WHAT THIS TASK INVOLVES =
The required output is the lines below from the line containing "June 2022 Detailed" to the line containing "House Price Distribution by Year", inclusive, retyped exactly. No other lines belong in it.

EXTRACTED DATA =
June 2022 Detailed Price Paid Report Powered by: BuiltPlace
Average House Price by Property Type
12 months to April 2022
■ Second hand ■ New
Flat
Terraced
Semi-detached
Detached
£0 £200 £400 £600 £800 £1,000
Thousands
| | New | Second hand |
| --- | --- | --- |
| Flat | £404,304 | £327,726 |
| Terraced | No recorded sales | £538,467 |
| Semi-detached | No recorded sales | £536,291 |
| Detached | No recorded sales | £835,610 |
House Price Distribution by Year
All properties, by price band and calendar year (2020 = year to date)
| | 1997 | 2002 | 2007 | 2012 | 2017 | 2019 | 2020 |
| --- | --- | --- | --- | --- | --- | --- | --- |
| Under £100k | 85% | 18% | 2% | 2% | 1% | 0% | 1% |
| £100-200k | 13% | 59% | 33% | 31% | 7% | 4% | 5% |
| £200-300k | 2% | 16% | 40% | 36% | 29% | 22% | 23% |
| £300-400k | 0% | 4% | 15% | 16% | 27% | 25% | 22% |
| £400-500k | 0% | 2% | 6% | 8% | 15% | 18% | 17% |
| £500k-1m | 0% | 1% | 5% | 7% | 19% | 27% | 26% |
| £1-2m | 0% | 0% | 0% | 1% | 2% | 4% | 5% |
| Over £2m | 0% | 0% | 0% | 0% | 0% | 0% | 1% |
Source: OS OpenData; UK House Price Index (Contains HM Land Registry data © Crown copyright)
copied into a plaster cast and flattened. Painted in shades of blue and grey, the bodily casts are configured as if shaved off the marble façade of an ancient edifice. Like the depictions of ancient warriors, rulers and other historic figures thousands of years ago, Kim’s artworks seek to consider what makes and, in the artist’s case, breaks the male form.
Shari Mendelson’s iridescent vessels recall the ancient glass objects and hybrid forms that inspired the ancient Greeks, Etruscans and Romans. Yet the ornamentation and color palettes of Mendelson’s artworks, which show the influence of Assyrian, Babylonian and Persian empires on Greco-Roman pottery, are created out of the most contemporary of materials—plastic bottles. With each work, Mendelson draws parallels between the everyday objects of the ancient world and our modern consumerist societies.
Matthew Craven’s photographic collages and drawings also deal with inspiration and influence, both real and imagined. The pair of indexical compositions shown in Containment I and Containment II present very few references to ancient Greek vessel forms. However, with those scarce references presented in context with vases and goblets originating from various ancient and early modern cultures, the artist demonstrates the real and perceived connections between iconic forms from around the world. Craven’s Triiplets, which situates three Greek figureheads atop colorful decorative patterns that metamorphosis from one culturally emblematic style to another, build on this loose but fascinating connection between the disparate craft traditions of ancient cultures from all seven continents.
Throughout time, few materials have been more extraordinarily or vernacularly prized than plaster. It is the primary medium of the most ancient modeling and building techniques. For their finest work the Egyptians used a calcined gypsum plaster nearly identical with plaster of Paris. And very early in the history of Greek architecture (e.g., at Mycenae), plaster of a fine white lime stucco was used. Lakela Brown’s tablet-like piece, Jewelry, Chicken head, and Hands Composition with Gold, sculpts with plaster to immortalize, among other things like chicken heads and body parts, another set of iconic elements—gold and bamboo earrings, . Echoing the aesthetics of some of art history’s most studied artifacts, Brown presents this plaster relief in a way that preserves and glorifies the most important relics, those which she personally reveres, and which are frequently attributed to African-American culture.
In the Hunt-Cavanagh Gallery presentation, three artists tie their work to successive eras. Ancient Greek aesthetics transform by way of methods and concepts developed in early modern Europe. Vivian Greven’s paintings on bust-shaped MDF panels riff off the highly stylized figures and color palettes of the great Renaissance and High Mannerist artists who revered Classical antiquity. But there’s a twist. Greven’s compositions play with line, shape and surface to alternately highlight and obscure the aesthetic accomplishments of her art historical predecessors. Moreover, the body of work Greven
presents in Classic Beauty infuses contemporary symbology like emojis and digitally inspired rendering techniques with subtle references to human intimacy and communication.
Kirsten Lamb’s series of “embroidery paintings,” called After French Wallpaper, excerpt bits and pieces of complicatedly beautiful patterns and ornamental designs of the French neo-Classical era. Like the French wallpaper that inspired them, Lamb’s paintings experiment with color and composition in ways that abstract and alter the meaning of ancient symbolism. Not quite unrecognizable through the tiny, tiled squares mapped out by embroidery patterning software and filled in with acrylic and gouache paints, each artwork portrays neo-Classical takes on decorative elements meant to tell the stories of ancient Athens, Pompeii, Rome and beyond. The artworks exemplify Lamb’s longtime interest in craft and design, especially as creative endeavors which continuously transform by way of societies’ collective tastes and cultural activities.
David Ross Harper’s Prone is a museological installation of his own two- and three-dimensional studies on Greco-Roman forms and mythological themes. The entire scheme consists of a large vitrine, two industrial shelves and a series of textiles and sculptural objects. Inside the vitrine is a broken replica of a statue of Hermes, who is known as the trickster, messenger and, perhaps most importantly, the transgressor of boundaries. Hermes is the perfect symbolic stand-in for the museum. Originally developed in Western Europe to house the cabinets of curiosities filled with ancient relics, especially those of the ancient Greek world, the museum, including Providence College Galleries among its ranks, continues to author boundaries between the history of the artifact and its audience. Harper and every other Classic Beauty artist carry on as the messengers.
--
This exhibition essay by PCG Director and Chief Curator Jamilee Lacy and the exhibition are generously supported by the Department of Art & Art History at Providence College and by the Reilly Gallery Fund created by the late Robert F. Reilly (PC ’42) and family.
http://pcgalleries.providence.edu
==
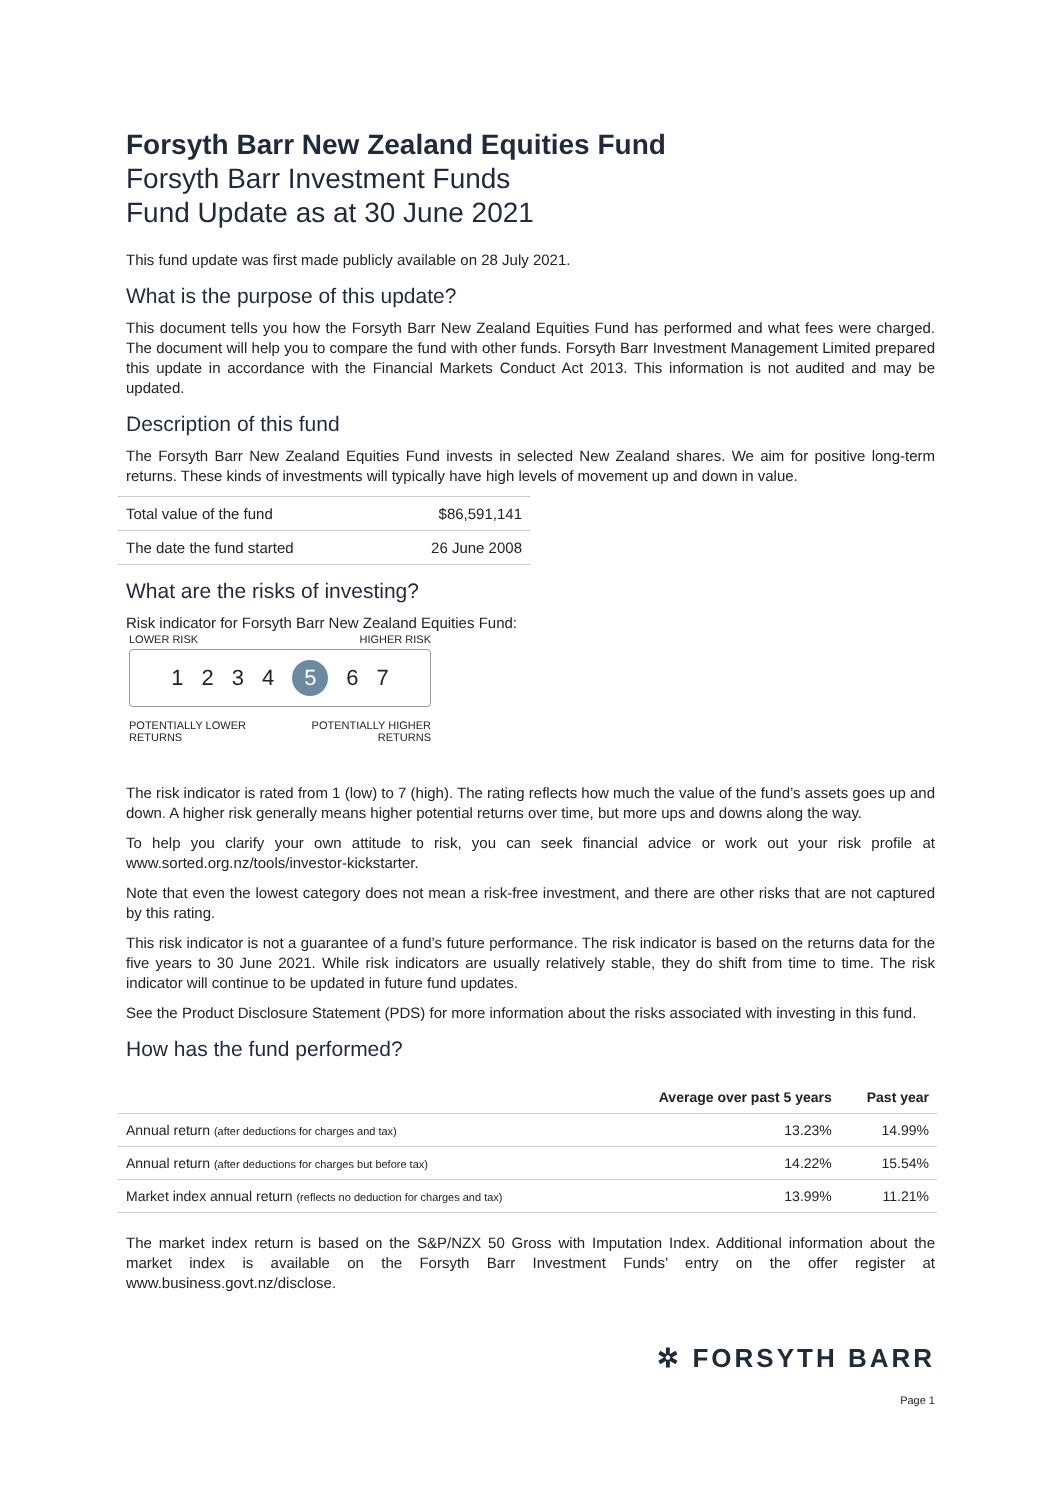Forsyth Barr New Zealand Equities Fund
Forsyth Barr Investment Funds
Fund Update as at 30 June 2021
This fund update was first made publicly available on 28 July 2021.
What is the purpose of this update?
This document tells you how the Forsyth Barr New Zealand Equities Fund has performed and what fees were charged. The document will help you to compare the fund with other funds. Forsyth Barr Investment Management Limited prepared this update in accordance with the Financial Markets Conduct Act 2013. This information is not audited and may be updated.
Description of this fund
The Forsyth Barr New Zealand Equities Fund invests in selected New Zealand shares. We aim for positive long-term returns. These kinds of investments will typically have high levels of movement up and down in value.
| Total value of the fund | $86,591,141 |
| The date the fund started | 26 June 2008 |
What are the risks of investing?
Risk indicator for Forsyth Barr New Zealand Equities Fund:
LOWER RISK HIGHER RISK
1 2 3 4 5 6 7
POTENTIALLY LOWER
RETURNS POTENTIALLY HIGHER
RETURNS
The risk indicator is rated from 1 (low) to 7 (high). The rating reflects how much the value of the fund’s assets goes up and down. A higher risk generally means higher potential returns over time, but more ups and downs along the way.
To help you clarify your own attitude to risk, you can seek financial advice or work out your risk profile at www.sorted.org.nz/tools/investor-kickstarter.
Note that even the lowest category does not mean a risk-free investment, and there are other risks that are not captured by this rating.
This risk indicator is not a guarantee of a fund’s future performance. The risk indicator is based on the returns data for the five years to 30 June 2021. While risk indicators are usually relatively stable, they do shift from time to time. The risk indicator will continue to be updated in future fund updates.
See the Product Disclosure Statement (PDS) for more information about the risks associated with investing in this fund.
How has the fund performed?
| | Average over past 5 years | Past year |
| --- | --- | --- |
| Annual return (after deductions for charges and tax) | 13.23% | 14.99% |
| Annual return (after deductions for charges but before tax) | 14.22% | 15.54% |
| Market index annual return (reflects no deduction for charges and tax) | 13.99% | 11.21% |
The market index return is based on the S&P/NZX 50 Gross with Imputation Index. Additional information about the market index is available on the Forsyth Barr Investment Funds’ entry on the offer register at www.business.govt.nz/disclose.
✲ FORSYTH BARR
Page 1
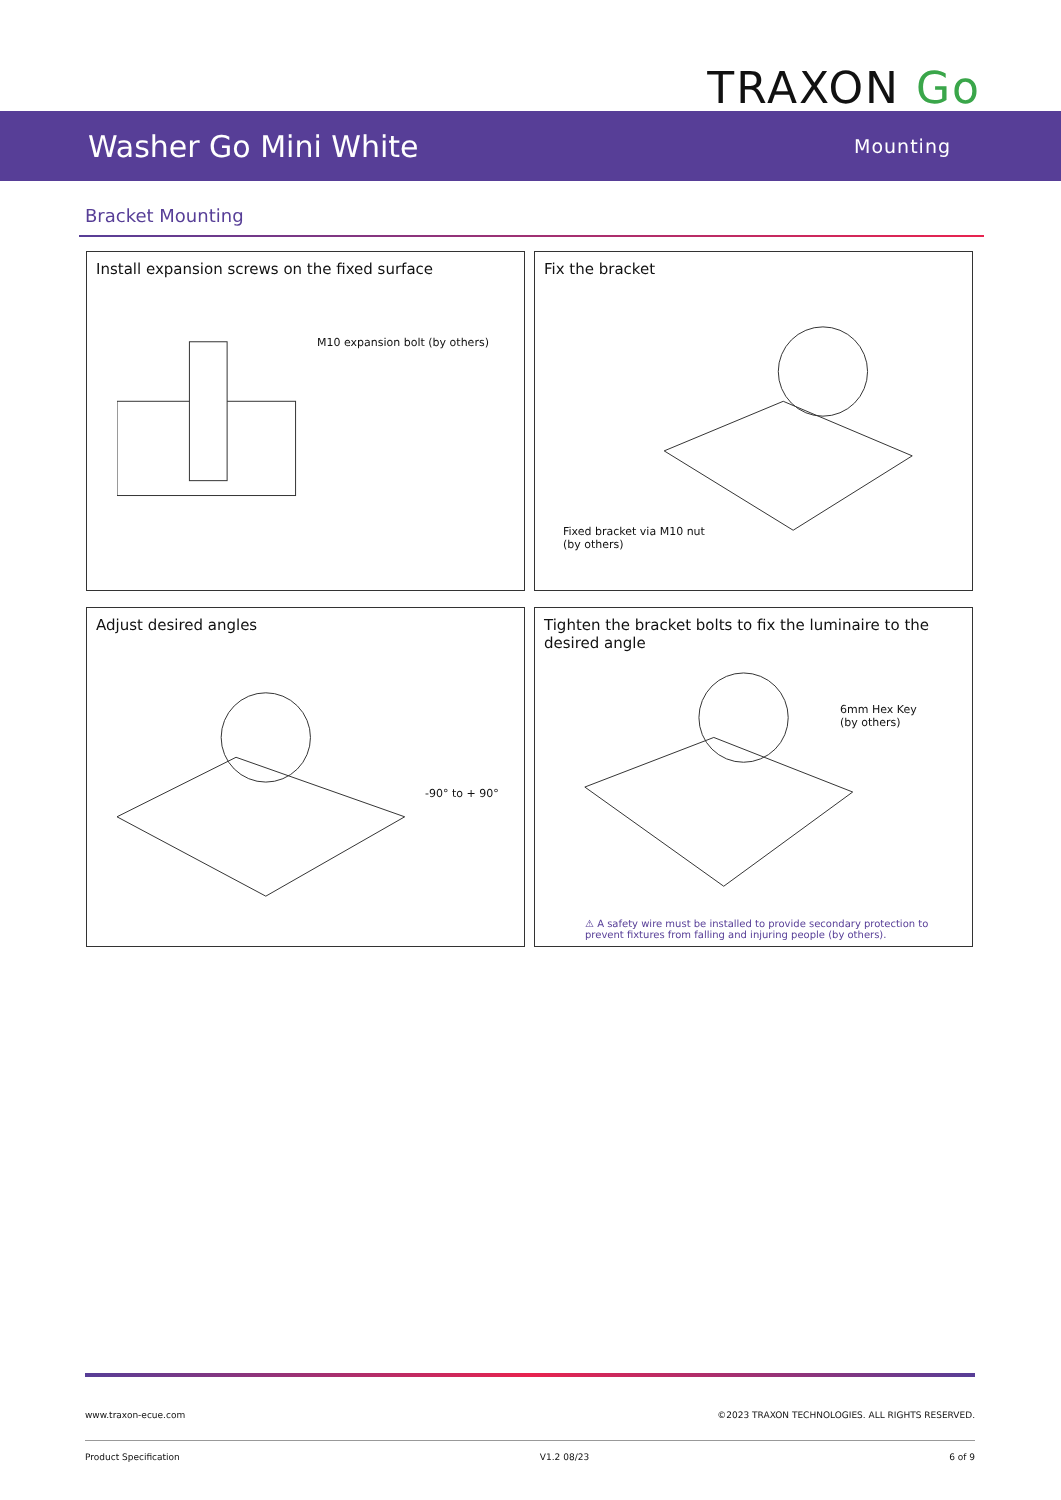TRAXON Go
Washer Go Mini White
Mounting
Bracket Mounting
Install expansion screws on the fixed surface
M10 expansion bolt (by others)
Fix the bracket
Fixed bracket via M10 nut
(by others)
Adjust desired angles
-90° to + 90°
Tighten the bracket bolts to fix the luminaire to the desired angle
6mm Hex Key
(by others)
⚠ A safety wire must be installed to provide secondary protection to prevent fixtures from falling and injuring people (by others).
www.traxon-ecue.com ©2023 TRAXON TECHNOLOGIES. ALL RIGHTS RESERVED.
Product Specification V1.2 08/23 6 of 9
---
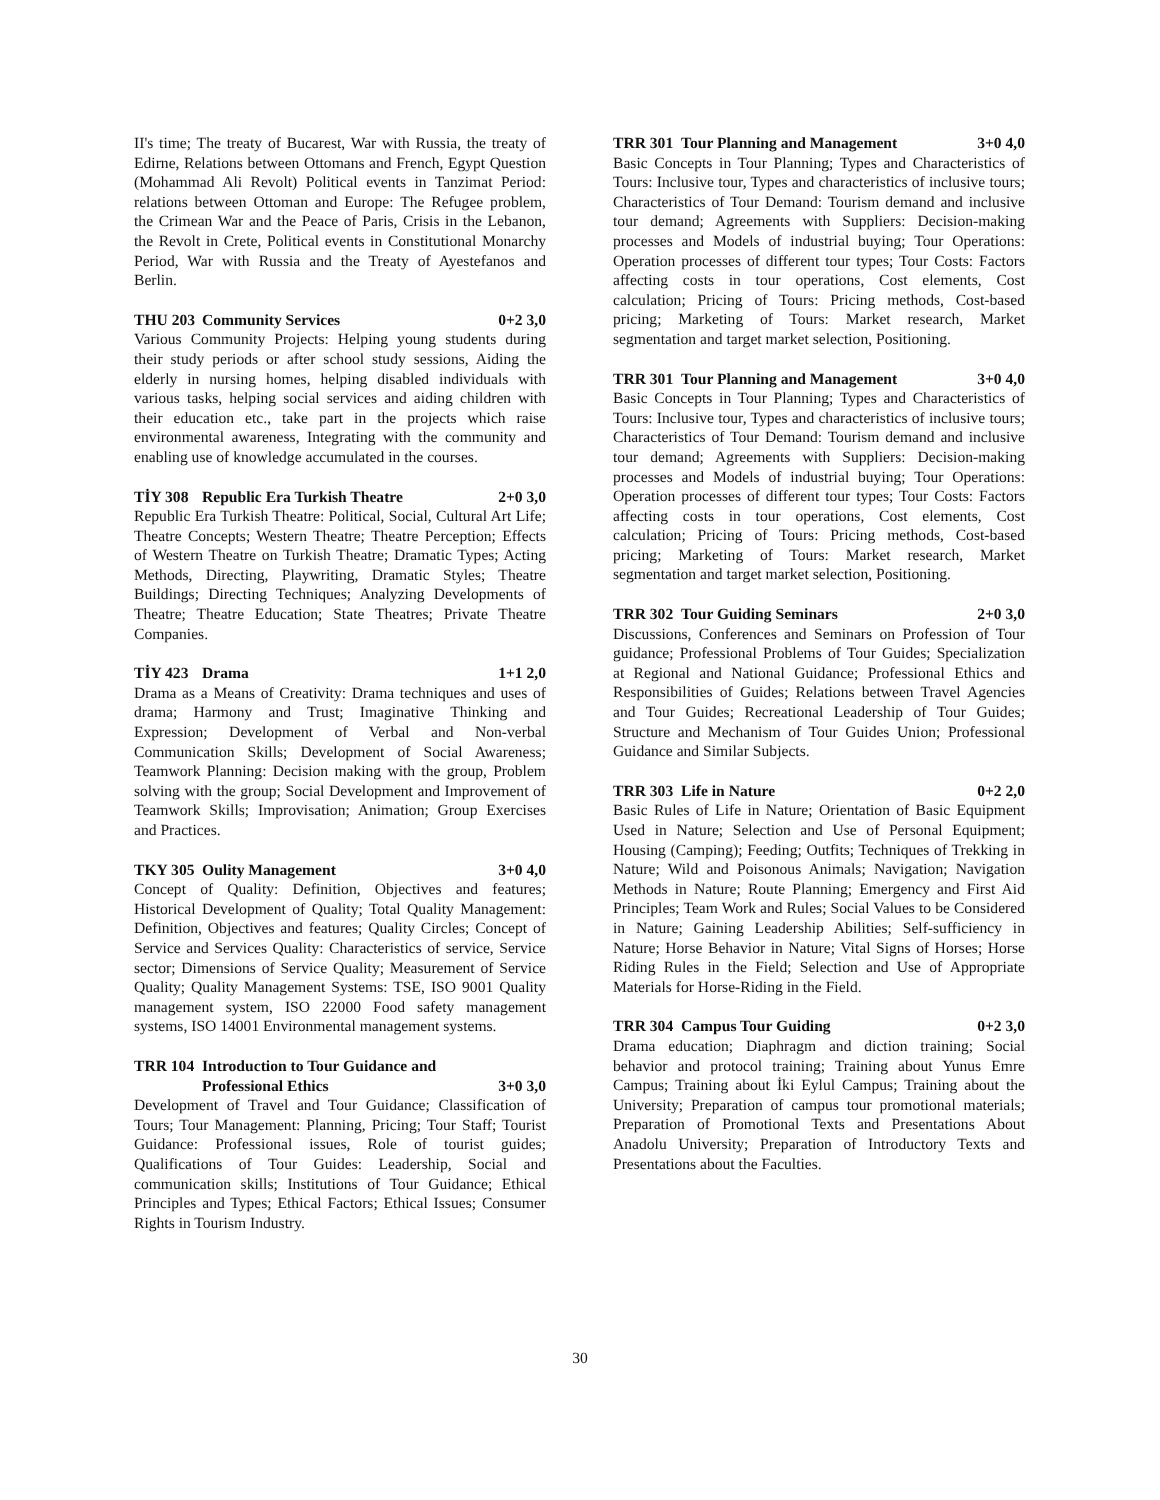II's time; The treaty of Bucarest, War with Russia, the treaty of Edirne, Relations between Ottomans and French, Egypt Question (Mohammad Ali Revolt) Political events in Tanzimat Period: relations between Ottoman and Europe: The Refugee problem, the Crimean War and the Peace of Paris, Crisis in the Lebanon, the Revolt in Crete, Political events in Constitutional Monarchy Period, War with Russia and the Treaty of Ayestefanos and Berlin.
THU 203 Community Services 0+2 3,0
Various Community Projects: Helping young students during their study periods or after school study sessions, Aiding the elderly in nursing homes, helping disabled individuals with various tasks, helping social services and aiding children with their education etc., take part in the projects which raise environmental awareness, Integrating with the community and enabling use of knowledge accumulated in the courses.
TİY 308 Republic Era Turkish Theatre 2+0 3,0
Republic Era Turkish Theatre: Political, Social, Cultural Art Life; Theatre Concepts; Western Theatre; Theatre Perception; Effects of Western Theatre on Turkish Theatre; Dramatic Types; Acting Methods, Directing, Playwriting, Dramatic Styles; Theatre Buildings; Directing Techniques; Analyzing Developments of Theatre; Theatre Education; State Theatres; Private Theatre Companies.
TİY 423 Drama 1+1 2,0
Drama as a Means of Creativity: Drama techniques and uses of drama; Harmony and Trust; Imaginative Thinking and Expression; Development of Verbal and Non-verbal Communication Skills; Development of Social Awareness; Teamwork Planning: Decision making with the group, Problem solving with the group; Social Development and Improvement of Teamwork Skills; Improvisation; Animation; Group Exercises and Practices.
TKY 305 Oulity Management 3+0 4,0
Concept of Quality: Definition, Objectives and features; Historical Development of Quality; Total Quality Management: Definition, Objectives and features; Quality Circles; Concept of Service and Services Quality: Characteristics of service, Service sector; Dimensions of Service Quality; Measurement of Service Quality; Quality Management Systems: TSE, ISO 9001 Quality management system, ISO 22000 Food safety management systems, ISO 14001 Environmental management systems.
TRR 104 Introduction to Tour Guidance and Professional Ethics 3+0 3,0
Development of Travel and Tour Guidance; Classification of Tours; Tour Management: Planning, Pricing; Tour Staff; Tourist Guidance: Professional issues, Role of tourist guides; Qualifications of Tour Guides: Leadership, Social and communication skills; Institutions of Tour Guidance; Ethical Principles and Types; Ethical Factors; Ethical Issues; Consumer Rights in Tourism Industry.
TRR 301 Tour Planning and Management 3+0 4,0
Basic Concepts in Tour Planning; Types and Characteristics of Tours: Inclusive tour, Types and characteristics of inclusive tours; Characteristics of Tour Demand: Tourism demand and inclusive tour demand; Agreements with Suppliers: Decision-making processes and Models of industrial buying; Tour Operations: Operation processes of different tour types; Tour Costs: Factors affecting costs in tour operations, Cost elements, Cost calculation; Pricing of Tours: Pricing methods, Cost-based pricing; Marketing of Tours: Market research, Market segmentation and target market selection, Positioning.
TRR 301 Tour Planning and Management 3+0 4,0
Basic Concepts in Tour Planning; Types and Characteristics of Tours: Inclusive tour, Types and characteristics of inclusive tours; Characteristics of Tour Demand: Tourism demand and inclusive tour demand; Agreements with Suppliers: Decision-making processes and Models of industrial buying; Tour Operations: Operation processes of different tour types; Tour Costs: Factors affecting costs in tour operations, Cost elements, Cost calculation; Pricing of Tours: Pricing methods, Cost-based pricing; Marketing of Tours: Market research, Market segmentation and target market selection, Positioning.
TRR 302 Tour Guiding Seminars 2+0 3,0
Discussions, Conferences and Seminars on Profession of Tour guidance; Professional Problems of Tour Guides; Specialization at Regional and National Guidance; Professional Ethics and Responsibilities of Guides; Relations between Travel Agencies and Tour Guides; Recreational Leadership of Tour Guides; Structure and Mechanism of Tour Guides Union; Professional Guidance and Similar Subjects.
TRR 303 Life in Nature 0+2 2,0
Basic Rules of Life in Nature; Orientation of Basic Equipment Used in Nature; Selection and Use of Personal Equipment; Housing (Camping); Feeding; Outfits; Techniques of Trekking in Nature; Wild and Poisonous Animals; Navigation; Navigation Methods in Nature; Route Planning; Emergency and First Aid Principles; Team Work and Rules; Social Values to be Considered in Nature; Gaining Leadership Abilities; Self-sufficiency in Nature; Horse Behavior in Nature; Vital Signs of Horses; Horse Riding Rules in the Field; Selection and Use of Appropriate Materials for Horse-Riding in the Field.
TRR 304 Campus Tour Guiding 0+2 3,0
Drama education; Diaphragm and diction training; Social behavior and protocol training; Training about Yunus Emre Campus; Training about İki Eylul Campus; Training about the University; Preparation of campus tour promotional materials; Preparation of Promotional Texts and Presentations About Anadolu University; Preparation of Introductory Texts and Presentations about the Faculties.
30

OUTPUT OF THE EXERCISE =
June 2022 Detailed Price Paid Report Powered by: BuiltPlace
Average House Price by Property Type
12 months to April 2022
■ Second hand ■ New
Flat
Terraced
Semi-detached
Detached
£0 £200 £400 £600 £800 £1,000
Thousands
| | New | Second hand |
| --- | --- | --- |
| Flat | £404,304 | £327,726 |
| Terraced | No recorded sales | £538,467 |
| Semi-detached | No recorded sales | £536,291 |
| Detached | No recorded sales | £835,610 |
House Price Distribution by Year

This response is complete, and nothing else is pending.